Der Mann aus der, in der südöstlichen Provinz Fujian, gelegenen Stadt Ningde hatte den, vom chinesischen Staat verfolgten Sozialismus in Frage gestellt und Verfassungsreformen gefordert.
Im Februar dieses Jahres teilte Ye Zhenhui (Name von der Redaktion geändert) einen Kommentar in einer WeChat-Gruppe, zu der noch fünf weitere Teilnehmer gehörten. Er schrieb, dass China von seinem Ziel einen “chinesischen Sozialismus“ zu verfolgen abgewichen sei und Verfassungsreformen nötig wären, um die Unterstützung durch das Volk wieder zu gewinnen. Außerdem vertrat er die Meinung, dass Religion, Politik und universelle Werte dazu verwendet werden können, ein China des 21. Jahrhunderts zu entwickeln.
Im Mai kamen dann zwei Polizeibeamte zu Herrn Yes Haus und nahmen ihn ohne Vorlage eines Haftbefehls zur lokalen Polizeidienststelle mit.
Die Polizisten beschlagnahmten sein Mobiltelefon und drohten ihm, ihn festzunehmen und zu inhaftieren, wenn er noch einmal Kommentare auf WeChat posten würde. Sie fügten hinzu, dass die Regierung die finanzielle Unterstützung für die Stadt einschränken würde, wenn jeder im Kreis seine persönliche Meinung in Sozialen Netzwerken kundtäte. Bevor er entlassen wurde, musste Herr Ye eine schriftliche “Garantie“ unterzeichnen, “keine Kommentare mehr in Sozialen Netzwerken zu veröffentlichen“.

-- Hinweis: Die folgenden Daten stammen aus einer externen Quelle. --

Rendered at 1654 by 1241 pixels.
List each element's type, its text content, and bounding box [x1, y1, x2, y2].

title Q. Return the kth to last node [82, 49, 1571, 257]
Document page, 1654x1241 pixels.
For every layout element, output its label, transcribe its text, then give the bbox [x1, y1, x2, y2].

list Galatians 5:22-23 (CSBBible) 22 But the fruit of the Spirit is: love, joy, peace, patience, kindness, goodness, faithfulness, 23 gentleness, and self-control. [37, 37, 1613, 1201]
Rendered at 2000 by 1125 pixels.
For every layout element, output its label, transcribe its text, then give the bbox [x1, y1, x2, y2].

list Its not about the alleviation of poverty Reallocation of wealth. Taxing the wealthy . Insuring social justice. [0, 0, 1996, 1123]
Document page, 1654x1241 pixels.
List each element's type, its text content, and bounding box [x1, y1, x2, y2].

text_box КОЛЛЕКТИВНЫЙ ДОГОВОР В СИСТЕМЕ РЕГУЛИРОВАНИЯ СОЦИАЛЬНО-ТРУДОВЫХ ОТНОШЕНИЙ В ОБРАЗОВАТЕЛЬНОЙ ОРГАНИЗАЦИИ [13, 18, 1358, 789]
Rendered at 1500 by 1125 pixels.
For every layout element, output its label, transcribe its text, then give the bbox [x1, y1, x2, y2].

Sein Albtraum war damit jedoch nicht beendet: Das Büro für Bildung berief eine Lehrerversammlung in der Gegend ein und entzog Herrn Ye das Recht, wichtigen Unterricht zu erteilen.
Herr Ye hatte zuvor als Reporter für das Parteikomitee des Kreises gearbeitet. Nachdem sein Arbeitgeber jedoch festgestellt hatte, dass er Christ war, durfte er sich nicht mehr für dieses Amt bewerben.
Berichten zufolge hat die KPCh neue Maßnahmen ins Leben gerufen, um die öffentliche Meinung im Internet zu steuern. Sie arbeitet an weiteren Maßnahmen. Bitter Winter berichtete vor kurzem über ein Geheimdokument aus Henan, in dem angewiesen wird, online “Transformation durch Bildung“-Arbeit zu leisten, indem man Meinungsführer ins Visier nimmt, darunter auch Wissenschaftler, Prominente und Popstars. In dem Dokument steht, dass jeder, der “schädliche“ religiöse Posts veröffentlicht, überprüft und bestraft werden muss, um die öffentliche Meinung zu kontrollieren.
Unterdessen geht der chinesische Staat auch hart gegen Berichte vor, die das Land in negatives Licht rücken. So wurde zum Beispiel der WeChat-Account Caijing Jizhe Zhan dauerhaft deaktiviert, weil dort über einen Vorfall von Sargraub in Jiangxi berichtet worden war. In einem anderen Fall kam ein Reporter aus Zhejiang auf die Schwarze Liste, weil er über verschmutzte Toiletten in einer Touristenattraktion berichtet hatte. Später wurde er auch aus dem Verwaltungsausschuss der Reporter ausgeschlossen.